For the first time in Vogue magazine’s 126-year history, an African American photographer will shoot its cover, and we have none other than Beyoncé to thank. At the singer’s behest, 23-year-old Tyler Mitchell has been hired to photograph her for the fashion publication’s esteemed September issue, traditionally its biggest and most anticipated volume of the year. (It was even the subject of a documentary film back in 2009.)
Beyoncé, a dedicated champion of black artists, reportedly agreed to grace the cover of Vogue if and only if she was given full creative control of her photo shoot, even to the point of writing the captions for the images herself. True to form, she has not agreed to be interviewed for the occasion.

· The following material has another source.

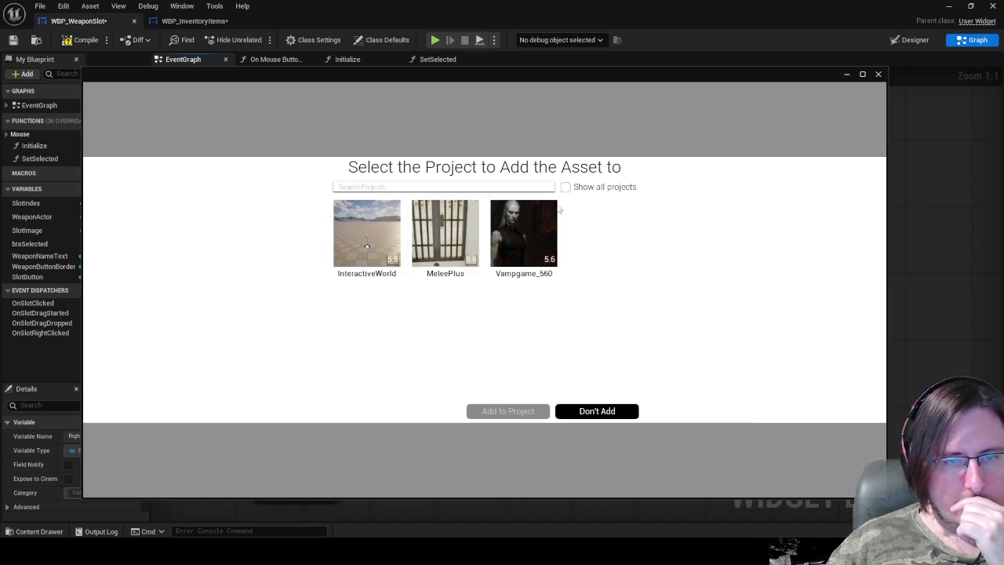
{"action": "left_click", "coordinate": [551, 230]}
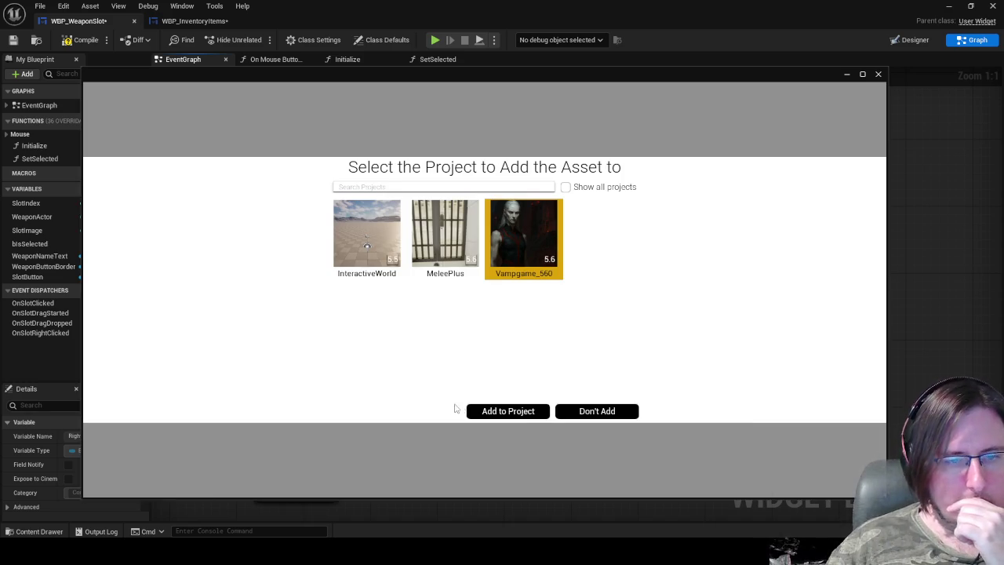
{"action": "left_click", "coordinate": [509, 411]}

The move represents a major departure from how things are usually done by Vogue editor-in-chief Anna Wintour, a famously controlling figure who is said to run her magazine with an iron fist. Although Mitchell has shot for the likes of Givenchy, Marc Jacobs, and American Eagle—even doubling as a model for the latter—and counts celebrities such as Rose McGowan and Naomi Campbell among his (now-rapidly increasing) tens of thousands of Instagram followers, he is a surprise pick for Vogue, which tends to rely on a small handful of pre-approved, highly established cover photographers.
Beyoncé’s last cover for the glossy, in September 2015—also not accompanied by an interview—was the work of Mario Testino, an industry veteran and Wintour favorite. (Testino was accused of sexual misconduct in January and has not worked with the magazine since.)
“The reason a 23-year-old black photographer is photographing Beyoncé for the cover of Vogue is because Beyoncé used her power and influence to get him that assignment,” an anonymous source told HuffPost. (The article also cites four sources claiming this will be Wintour’s final September issue.)
A 2017 graduate of New York University’s Tisch School of the Arts, Mitchell grew up in Atlanta and took up photography as a teenager, documenting the local skateboarding scene and fashion and youth culture. He cites William Eggleston, Viviane Sassen, and Clayton Patterson as influences in his work.
“I depict black people and people of color in a really real and pure way,” Mitchell told the New York Times in a December profile. “There is an honest gaze to my photos.”
In 2015, Mitchell self-published a book, El Paquete, based on a six-week trip to Cuba. Named after Cuba’s bootleg internet—weekly downloads of Western music, movies, and television shows—the book featured Mitchell’s photos of Cuban teens skating as well as local architecture.
That same year, he spoke with Complex about the challenges of shooting high-profile celebrities. “Hopefully, I just push forward in the direction of forging real relationships between innovative image-makers and influential figures to create collaborative content,” he said. “Being in the music world and shooting famous people is really some shit I just don’t want to do…I can’t comprehend the desire to shoot someone without a real-life connection.”
It seems likely Beyoncé is of a similar mindset. The singer has previously worked closely with photographer Awol Erizku, who shot the singer and her husband Jay-Z at the Louvre museum during a 2014 trip to Paris—a precursor to their new “Apeshit” music video—as well as for her 2017 pregnancy announcement.
Mitchell’s work is currently included in “2018 Aperture Summer Open: The Way We Live Now” at the Aperture Foundation in New York (through August 16). These vibrantly colored portraits of young black men, inspired in part by 1980s street photographer Jamel Shabazz, are Mitchell’s response to his own struggles growing up to process his African American identity.
“I was always mentally placing myself in relation to others and very conscious of my blackness. There’s a form of what I can only describe as ‘racial schizophrenia’ that goes on in the mind of an adolescent boy,” wrote Mitchell in his artist’s statement for the exhibition. “I am synthesizing what I see to be a full range of expression possible for a black man in the future.”
Last spring, Mitchell photographed the cover of Teen Vogue, featuring gun control activists Emma Gonzalez, Sarah Chadwick, Nza-Ari Khepra, and Jaclyn Corin. He has also shot celebrities including Spike Lee and Jaden Smith and filmed music videos, although he’s hesitant to draw a distinction between his art practice and work for commercial clients.
“I look at all these outlets of expression as ways I fill my artistic void,” Mitchell told Crack. “I look at them as all the same.”
“I don’t look at what I do as fashion photography,” he added, speaking to Lomography. “It’s probably how I’ve been branded and named, and I’m okay with that because it allows me to work with interesting people, publications, and clothes, all of which ultimately push an idea through photography.”
In other words, keep your eyes on your local newsstand this fall.